This holding should sound familiar because, as noted above, we
reached the same conclusion thirteen years earlier in Rhodes.
See 145 F.3d at 1377-78. Although only dicta, language in
Pepper suggests that the resentencing court’s authority extends
not only to evidence of post-sentencing rehabilitation, but also
to evidence of other “conduct since [the] initial sentencing.”
131 S. Ct. at 1242; see id. at 1246-47, 1249. As the Court
explained, such post-sentencing conduct “constitutes a critical
part of the ‘history and characteristics’ of a defendant that
Congress intended sentencing courts to consider.” Id. at 1242
(quoting 18 U.S.C. § 3553(a)); see id. at 1246-47 (“[W]e see no
general congressional policy . . . to preclude resentencing courts
from considering postsentencing information”). We draw the
same lesson from Rhodes, see infra Part III.3, and therefore find
only support in Pepper on this point as well.

     Pepper also made clear that the Supreme Court’s instruction
to district courts in United States v. Booker -- that they should
“treat the [Sentencing] Guidelines as ‘effectively advisory,’”
131 S. Ct. at 1241 (quoting Booker, 543 U.S. 220, 245 (2005)) --
extends to sentencing remands as well. Id. at 1243-46.
Accordingly, the Court held that evidence of post-sentencing
                                 9

rehabilitation “may, in appropriate cases, support a downward
variance from the now-advisory Federal Sentencing Guidelines
range.” Id. at 1236. Nothing in this circuit’s caselaw is to the
contrary.

Activity a: Transcribe the whole resentencing excerpt exactly.
The resentencing excerpt and the records have no connection to each other.

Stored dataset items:
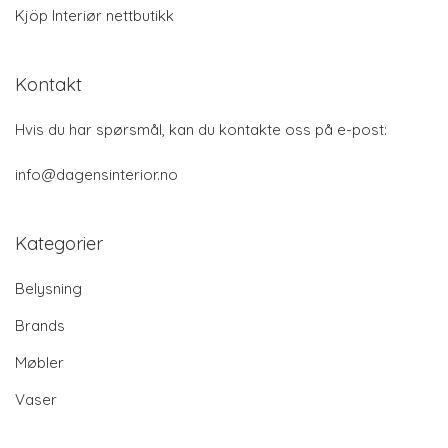
Kjöp Interiør nettbutikk
Kontakt
Hvis du har spørsmål, kan du kontakte oss på e-post:
info@dagensinterior.no
Kategorier
Belysning
Brands
Møbler
Vaser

Activity b: Restate the text of all the records word for word, leaving out the pictures.

Output a:
This holding should sound familiar because, as noted above, we
reached the same conclusion thirteen years earlier in Rhodes.
See 145 F.3d at 1377-78. Although only dicta, language in
Pepper suggests that the resentencing court’s authority extends
not only to evidence of post-sentencing rehabilitation, but also
to evidence of other “conduct since [the] initial sentencing.”
131 S. Ct. at 1242; see id. at 1246-47, 1249. As the Court
explained, such post-sentencing conduct “constitutes a critical
part of the ‘history and characteristics’ of a defendant that
Congress intended sentencing courts to consider.” Id. at 1242
(quoting 18 U.S.C. § 3553(a)); see id. at 1246-47 (“[W]e see no
general congressional policy . . . to preclude resentencing courts
from considering postsentencing information”). We draw the
same lesson from Rhodes, see infra Part III.3, and therefore find
only support in Pepper on this point as well.

     Pepper also made clear that the Supreme Court’s instruction
to district courts in United States v. Booker -- that they should
“treat the [Sentencing] Guidelines as ‘effectively advisory,’”
131 S. Ct. at 1241 (quoting Booker, 543 U.S. 220, 245 (2005)) --
extends to sentencing remands as well. Id. at 1243-46.
Accordingly, the Court held that evidence of post-sentencing
                                 9

rehabilitation “may, in appropriate cases, support a downward
variance from the now-advisory Federal Sentencing Guidelines
range.” Id. at 1236. Nothing in this circuit’s caselaw is to the
contrary.

Output b:
Kjöp Interiør nettbutikk
Kontakt
Hvis du har spørsmål, kan du kontakte oss på e-post:
info@dagensinterior.no
Kategorier
Belysning
Brands
Møbler
Vaser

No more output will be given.